▶ [Problem statement] Looking at the entries, how many lines hold the word "Broadcasting"? State the number by itself.

(Dataset excerpts)

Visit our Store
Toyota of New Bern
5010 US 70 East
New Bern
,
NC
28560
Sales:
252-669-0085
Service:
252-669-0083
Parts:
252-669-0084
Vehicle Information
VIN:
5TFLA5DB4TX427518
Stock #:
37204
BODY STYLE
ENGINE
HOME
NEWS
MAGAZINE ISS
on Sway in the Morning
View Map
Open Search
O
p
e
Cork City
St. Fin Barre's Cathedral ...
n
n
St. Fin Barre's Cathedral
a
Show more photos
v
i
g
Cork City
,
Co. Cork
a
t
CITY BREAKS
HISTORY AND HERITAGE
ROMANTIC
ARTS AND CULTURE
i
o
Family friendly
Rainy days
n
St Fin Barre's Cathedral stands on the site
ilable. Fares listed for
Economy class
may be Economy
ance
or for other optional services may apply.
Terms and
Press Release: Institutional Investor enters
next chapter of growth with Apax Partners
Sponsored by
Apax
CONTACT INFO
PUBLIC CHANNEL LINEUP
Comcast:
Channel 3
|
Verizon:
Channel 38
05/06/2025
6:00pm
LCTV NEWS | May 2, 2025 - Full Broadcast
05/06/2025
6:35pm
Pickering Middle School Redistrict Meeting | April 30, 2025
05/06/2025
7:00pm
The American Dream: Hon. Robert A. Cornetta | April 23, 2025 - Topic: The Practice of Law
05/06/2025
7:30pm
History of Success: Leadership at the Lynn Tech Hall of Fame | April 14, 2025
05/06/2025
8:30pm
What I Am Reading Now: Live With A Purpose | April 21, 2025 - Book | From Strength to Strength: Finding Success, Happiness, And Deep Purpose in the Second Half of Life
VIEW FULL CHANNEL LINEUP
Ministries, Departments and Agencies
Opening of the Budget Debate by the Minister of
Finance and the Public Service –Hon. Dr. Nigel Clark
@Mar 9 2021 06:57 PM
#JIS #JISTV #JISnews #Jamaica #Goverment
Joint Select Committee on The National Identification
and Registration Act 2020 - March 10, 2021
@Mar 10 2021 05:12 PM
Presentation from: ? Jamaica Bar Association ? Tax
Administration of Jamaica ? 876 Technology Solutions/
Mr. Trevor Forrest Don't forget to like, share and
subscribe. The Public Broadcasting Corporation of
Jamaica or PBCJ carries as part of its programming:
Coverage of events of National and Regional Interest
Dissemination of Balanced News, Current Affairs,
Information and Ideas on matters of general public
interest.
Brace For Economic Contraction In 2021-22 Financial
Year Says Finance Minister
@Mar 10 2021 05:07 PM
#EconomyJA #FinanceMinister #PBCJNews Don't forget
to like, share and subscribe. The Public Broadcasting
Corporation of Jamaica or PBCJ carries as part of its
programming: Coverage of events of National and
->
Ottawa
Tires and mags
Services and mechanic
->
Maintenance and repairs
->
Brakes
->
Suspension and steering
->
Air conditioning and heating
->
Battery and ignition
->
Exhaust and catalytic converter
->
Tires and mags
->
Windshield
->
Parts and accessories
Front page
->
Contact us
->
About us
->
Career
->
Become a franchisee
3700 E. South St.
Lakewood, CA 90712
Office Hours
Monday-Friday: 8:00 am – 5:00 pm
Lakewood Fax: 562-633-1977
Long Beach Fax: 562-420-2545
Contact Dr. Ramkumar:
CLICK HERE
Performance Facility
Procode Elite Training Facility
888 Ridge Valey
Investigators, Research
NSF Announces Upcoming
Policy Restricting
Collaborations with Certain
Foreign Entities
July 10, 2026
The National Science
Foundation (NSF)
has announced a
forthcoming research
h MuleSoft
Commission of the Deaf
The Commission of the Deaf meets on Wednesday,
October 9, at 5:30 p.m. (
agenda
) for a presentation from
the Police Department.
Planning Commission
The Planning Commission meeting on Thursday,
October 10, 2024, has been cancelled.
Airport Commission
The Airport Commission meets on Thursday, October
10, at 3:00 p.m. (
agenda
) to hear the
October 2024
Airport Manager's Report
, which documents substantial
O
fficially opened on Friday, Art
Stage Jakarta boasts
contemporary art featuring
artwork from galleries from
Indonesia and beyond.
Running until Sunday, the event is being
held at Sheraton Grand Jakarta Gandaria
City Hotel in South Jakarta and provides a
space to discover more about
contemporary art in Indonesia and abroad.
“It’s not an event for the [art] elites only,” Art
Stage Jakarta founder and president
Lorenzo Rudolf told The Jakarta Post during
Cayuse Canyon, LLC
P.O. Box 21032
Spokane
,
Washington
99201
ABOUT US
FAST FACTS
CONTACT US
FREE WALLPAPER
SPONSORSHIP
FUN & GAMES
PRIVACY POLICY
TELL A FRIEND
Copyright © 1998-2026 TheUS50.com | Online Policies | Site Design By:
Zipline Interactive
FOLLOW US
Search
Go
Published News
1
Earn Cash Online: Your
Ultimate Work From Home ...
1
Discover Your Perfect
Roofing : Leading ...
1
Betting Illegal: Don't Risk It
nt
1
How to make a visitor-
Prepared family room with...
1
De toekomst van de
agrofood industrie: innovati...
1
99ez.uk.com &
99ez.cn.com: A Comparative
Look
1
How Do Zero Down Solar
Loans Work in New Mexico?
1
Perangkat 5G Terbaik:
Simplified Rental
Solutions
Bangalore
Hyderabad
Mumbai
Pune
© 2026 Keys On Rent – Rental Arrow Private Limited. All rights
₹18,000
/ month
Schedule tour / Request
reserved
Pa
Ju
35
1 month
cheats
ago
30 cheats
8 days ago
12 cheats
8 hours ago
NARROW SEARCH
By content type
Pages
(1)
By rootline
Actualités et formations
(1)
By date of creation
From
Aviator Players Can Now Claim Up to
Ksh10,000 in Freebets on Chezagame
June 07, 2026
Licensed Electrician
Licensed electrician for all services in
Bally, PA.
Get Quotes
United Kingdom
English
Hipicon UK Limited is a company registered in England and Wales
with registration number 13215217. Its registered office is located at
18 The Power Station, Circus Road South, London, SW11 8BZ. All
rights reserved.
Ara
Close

▶ [Answer for this exercise] 2